While there are salient points made in this piece—namely about body image issues and the insidious ways marketers prey on our insecurities to sell us things we don't really need—the whole "I could never afford these clothes, so why show them to me?" trope is tired and, quite frankly, lazy. The notion of what a garment "should" cost is the subject of another piece altogether, but saying you'd rather go to Zara than pay for haute couture displays a true misunderstanding of the costs that go into producing clothing.
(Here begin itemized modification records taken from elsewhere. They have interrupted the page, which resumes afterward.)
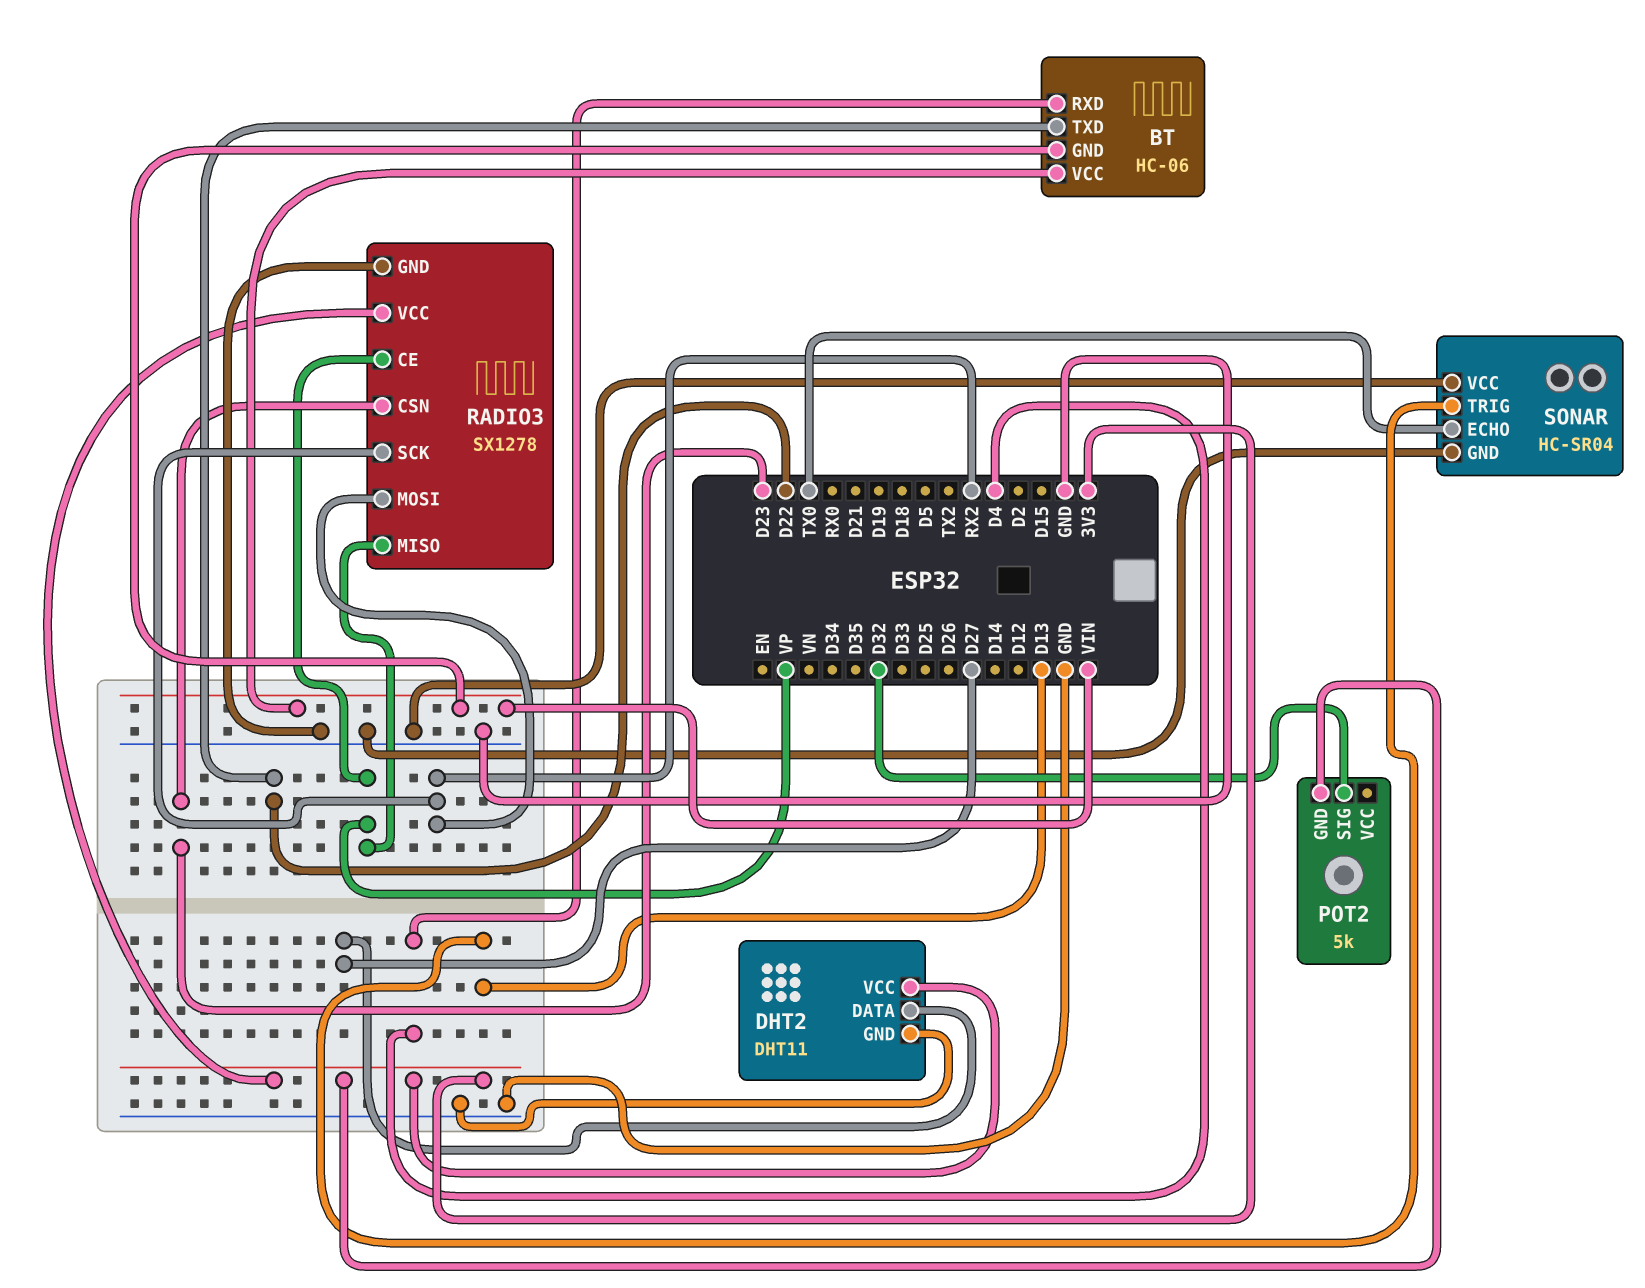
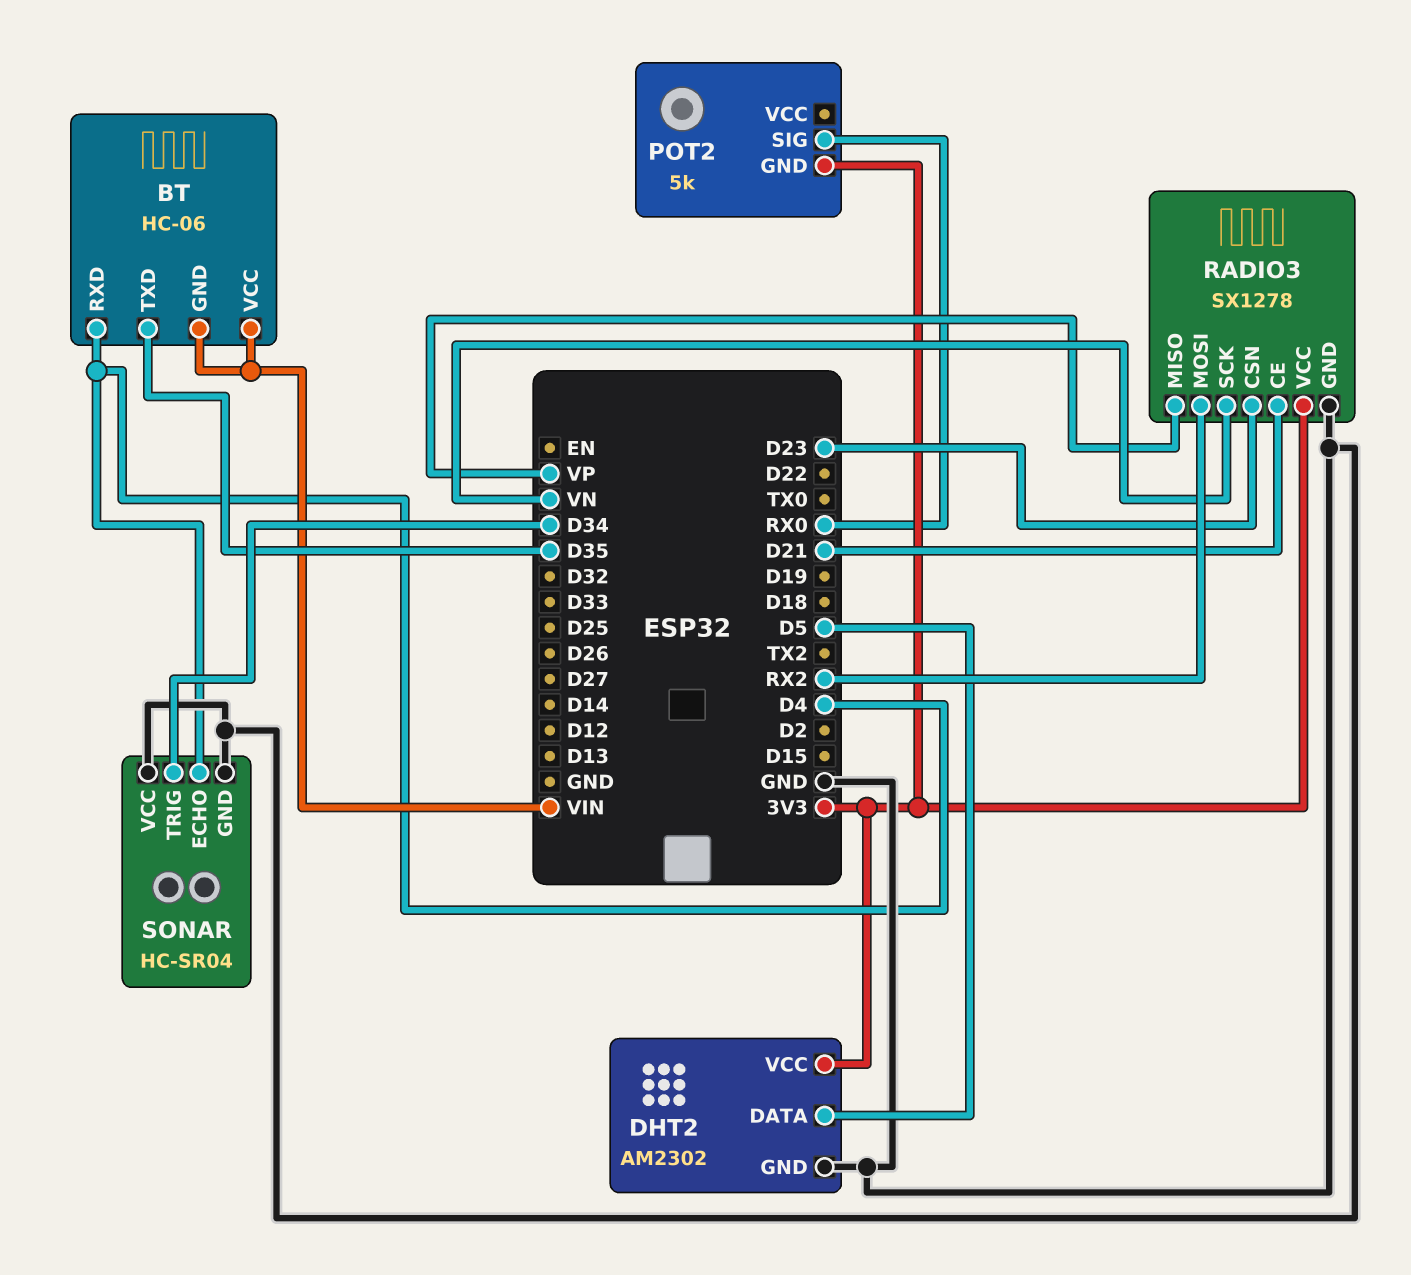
BT pin TXD: D22 -> D35
DHT2: DHT11 -> AM2302
DHT2 pin DATA: D27 -> D5
POT2 pin SIG: D32 -> RX0
RADIO3 pin CE: VP -> D21
RADIO3 pin SCK: RX2 -> VN
SONAR pin ECHO: TX0 -> D4
SONAR pin TRIG: D13 -> D34

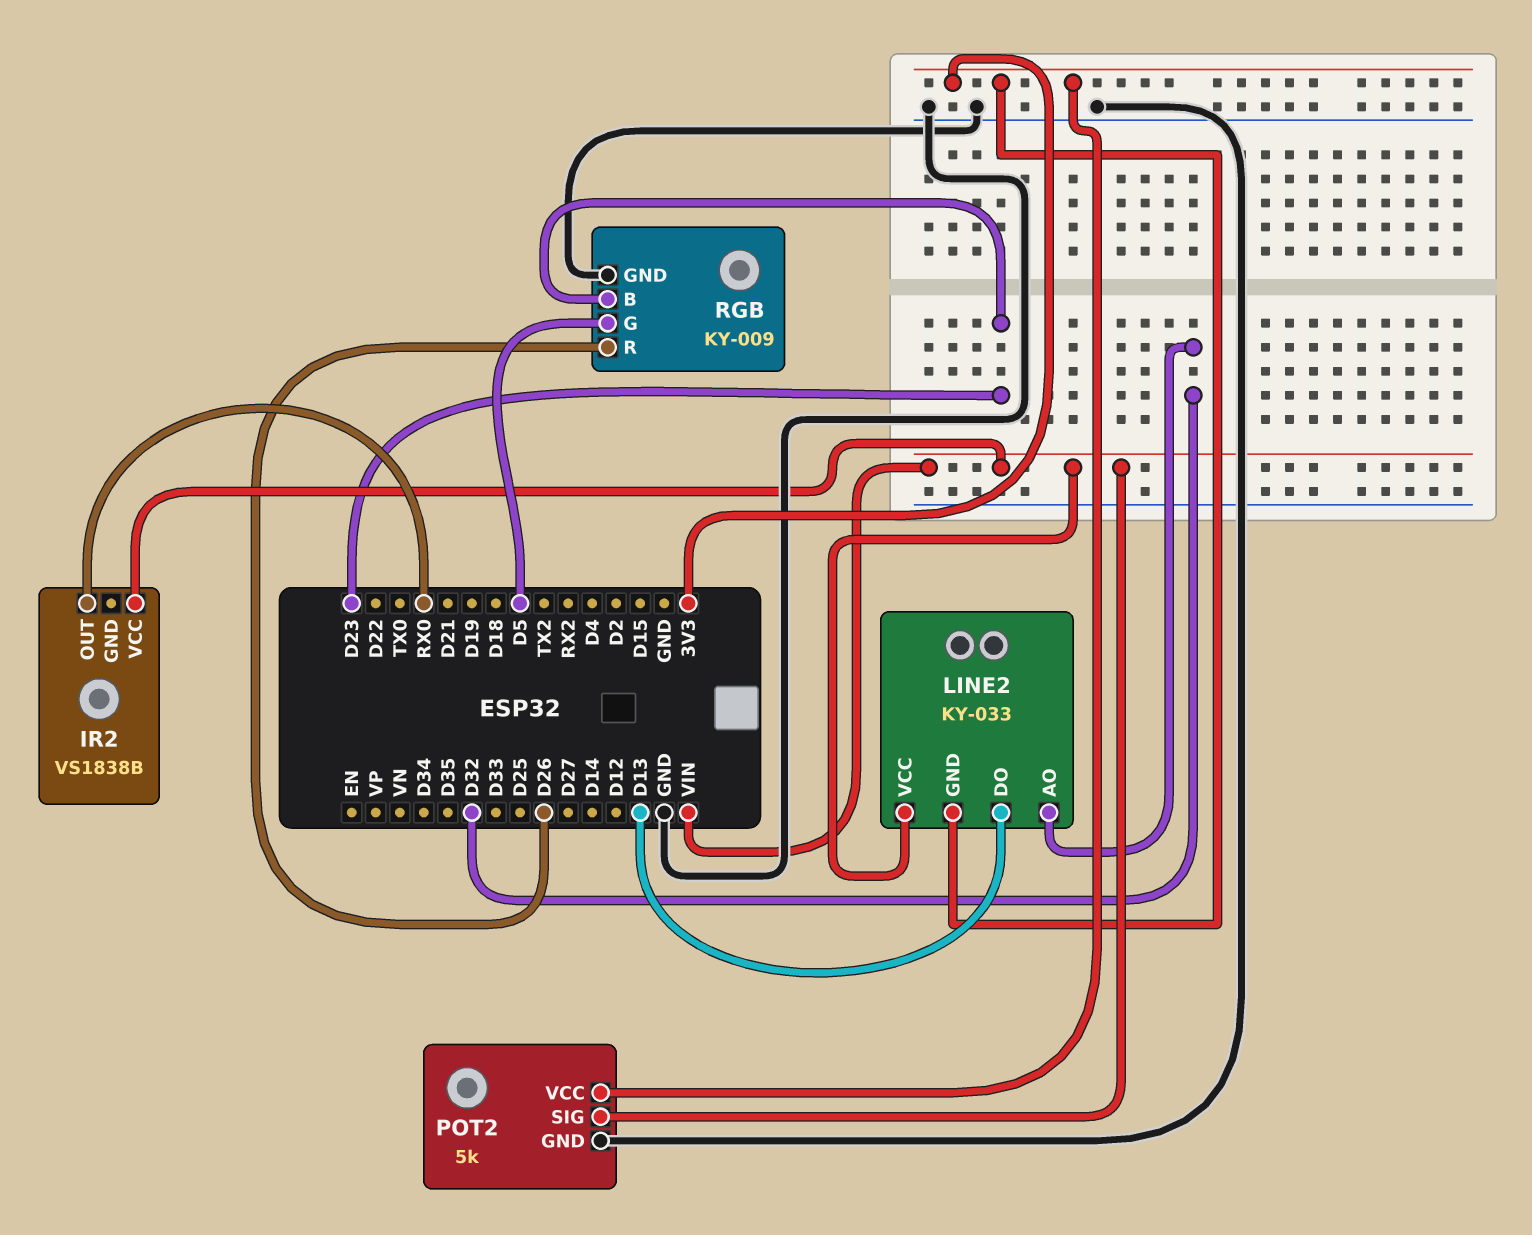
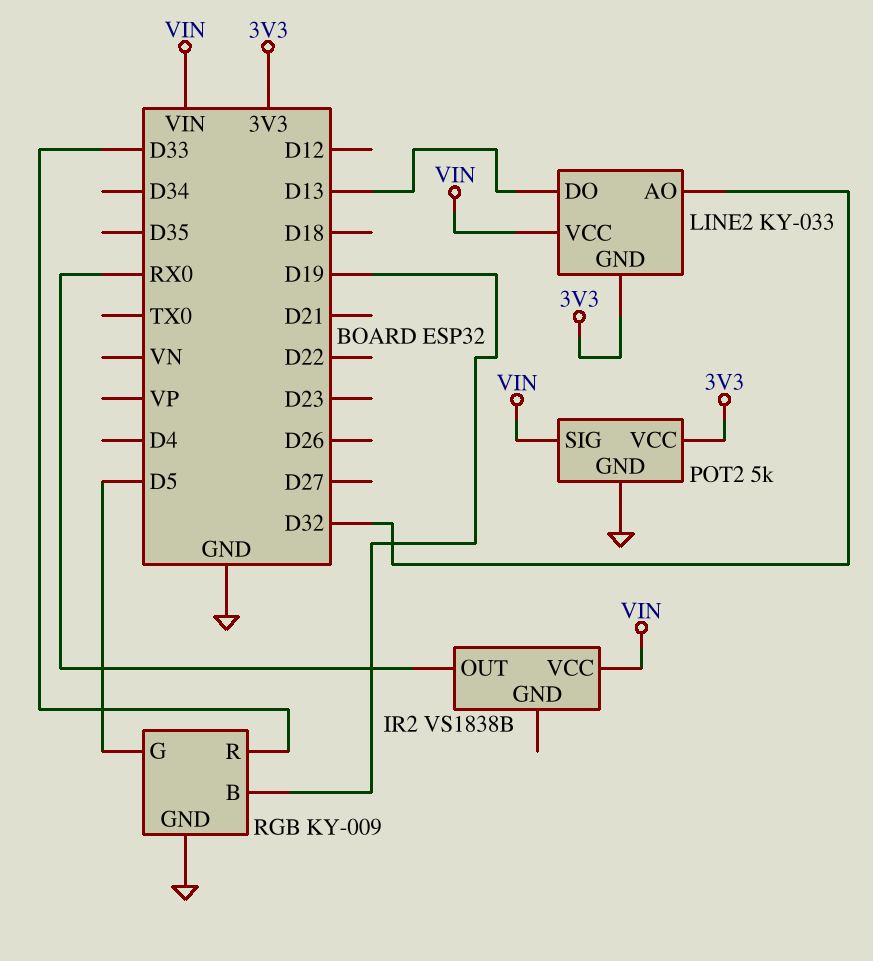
RGB pin B: D23 -> D19
RGB pin R: D26 -> D33

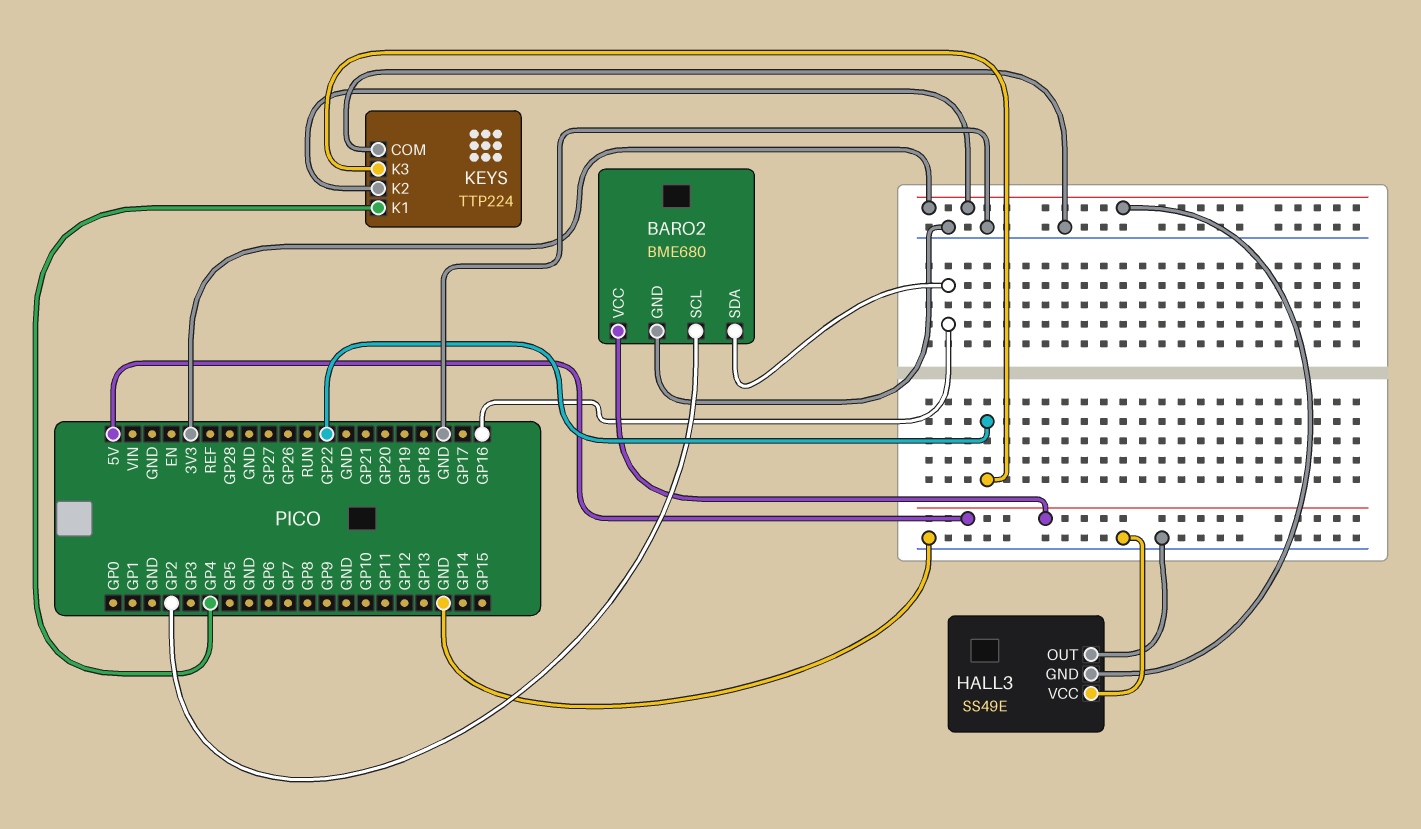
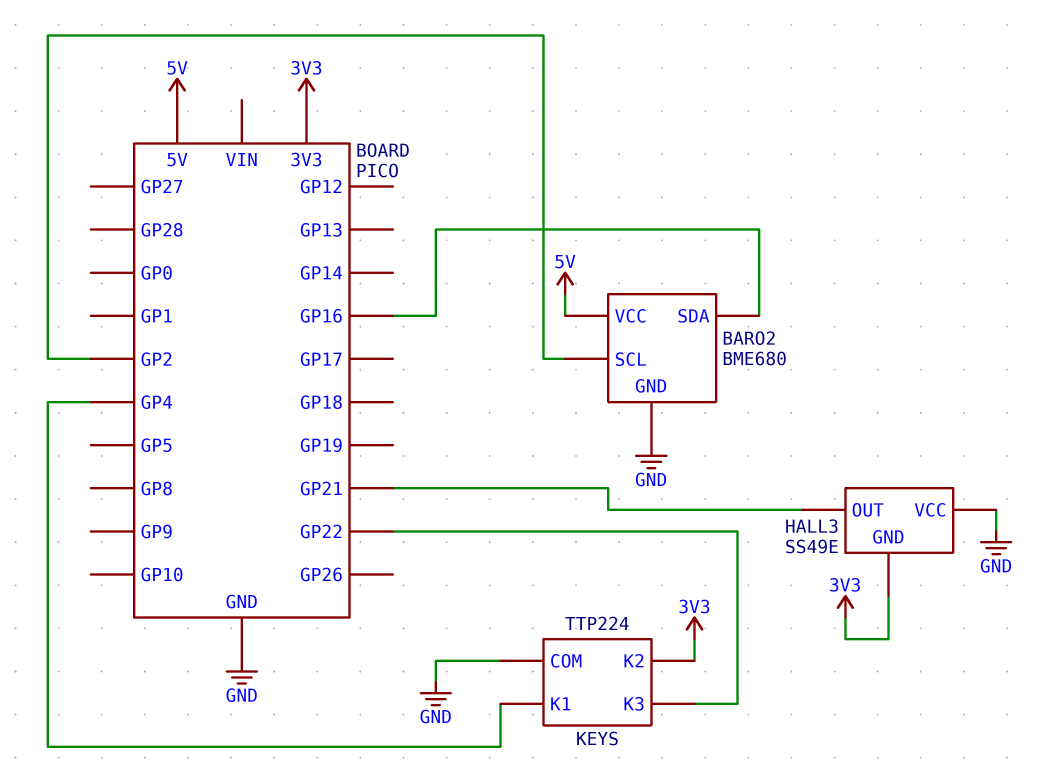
HALL3 pin OUT: GND -> GP21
Vine doubles down on her critique, arguing that not only are the clothes exorbitantly expensive, but the fashion displayed in the magazine is "hideous." Simply stating you find something unappealing isn't really a cogent critique. She continually highlights the ways in which the couture printed on the glossy pages is simply ugly and impractical and insists that the editors of Vogue are telling their readers to go out and buy exactly what is shown in the editorials. Not only is this premise wrongheaded, her vitriol about "orthopedic lab shoes and misshapen jumpers" obfuscates the true nature of the fashion cycle. Her willful ignorance to the fact that most often runway looks trickle down into high street shops is further highlighted by the fact that she scoffs at 3,500 Pound jackets by stating she'll be "…off to Zara." Too bad Zara is probably the "affordable" fast fashion chain guiltiest of blatantly and directly copying high fashion designs. Vine ends her argument lamenting "what fashion used to be," an age old and hackneyed mode of thought that would rather look backwards than look for, as she puts it, "elegance, style, and skill that used to be the trademarks of a great designer" in contemporary fashion. All of those hallmarks are here. Vine just refuses to look hard enough.